7. Wash your pillow cases regularly
No one loves doing the laundry but when you discover pillow cases contain as much bacteria as toilet seats (according to a US study) let’s just say it instantly ups motivation. This realisation was the result of Googling why my cheeks kept producing pimples more than other zones. As it happens, sleeping with your cheek against a pillow that has the remnants of makeup, drool, sweat and skin cells (gross!) will do that. The New York University School of Medicine recommends washing pillow sets at least once per week, or if you’ve got more than one pillow like me, rotate between them so you aren’t a slave to your laundry.
8. Up your exercise
The whole post sweat glow isn’t just a sweaty mirage. It’s legit. Studies show when we sweat we flush toxins from our body and clear blockages in our pores, and I experienced this first hand when I increased my exercise routine. I wound up doing seven to eight exercise sessions a week over the month and power walking a lot, too. By the end I had a serious outward glow, but also found I experienced a boost in vitality, a decrease in anxiety and stress (formed as a result of breaking out), a little more confidence and deeper self love that ultimately allowed an inward glow.
9. Eat alkaline
Elle Macpherson and Gisele Bundchen are all about it, and I’m all about their glow so I knew I was onto a winning diet. The alkaline diet focuses on eating foods that hydrate the body and skin, and balance your blood’s pH levels. By incorporating more greens (kale, spinach, celery and silverbeet), orange and red foods like sweet potato and tomatoes, having the right acidic foods (lemons and apple cider vinegar), reducing red meat and cutting back on dairy and refined foods your skin will radiate, promise!
10. Practise kindness
This was – and still is – my biggest challenge.
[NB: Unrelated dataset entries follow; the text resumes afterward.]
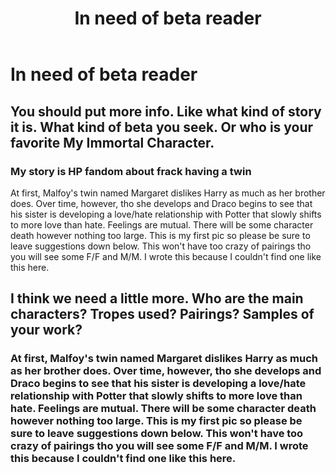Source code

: #+TITLE: In need of beta reader

* In need of beta reader
:PROPERTIES:
:Author: GracielaGarcia
:Score: 1
:DateUnix: 1615223128.0
:DateShort: 2021-Mar-08
:FlairText: Request
:END:

** You should put more info. Like what kind of story it is. What kind of beta you seek. Or who is your favorite My Immortal Character.
:PROPERTIES:
:Author: Jon_Riptide
:Score: 4
:DateUnix: 1615223955.0
:DateShort: 2021-Mar-08
:END:

*** My story is HP fandom about frack having a twin

At first, Malfoy's twin named Margaret dislikes Harry as much as her brother does. Over time, however, tho she develops and Draco begins to see that his sister is developing a love/hate relationship with Potter that slowly shifts to more love than hate. Feelings are mutual. There will be some character death however nothing too large. This is my first pic so please be sure to leave suggestions down below. This won't have too crazy of pairings tho you will see some F/F and M/M. I wrote this because I couldn't find one like this here.
:PROPERTIES:
:Author: GracielaGarcia
:Score: 1
:DateUnix: 1615224529.0
:DateShort: 2021-Mar-08
:END:


** I think we need a little more. Who are the main characters? Tropes used? Pairings? Samples of your work?
:PROPERTIES:
:Author: ChasingAnna
:Score: 2
:DateUnix: 1615224013.0
:DateShort: 2021-Mar-08
:END:

*** At first, Malfoy's twin named Margaret dislikes Harry as much as her brother does. Over time, however, tho she develops and Draco begins to see that his sister is developing a love/hate relationship with Potter that slowly shifts to more love than hate. Feelings are mutual. There will be some character death however nothing too large. This is my first pic so please be sure to leave suggestions down below. This won't have too crazy of pairings tho you will see some F/F and M/M. I wrote this because I couldn't find one like this here.
:PROPERTIES:
:Author: GracielaGarcia
:Score: 1
:DateUnix: 1615224542.0
:DateShort: 2021-Mar-08
:END:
When I first developed acne as a teen I formed a pretty intense hatred with it and myself. One comment from a popular girl at school became a scar deeper than any pimple could have created. After that I began squeezing the life out of any blemish that surfaced, hoping to rid it from my life and somehow alleviate the pain and disgust it had inflicted. Of course this only perpetuated hate, spread bacteria and created an anxiety that crippled me and left me wanting to control and ‘extract’ all blemishes from my life. It took talking to someone and understanding the psychology of ‘why’ and acknowledging how my mental health influenced my behaviour to create a habit of change. Now when I’m alone in the mirror I acknowledge my emotional state and aim to lovingly touch or wash my skin (using palms more than fingertips or nails), using affirmations that reinforce love not hate.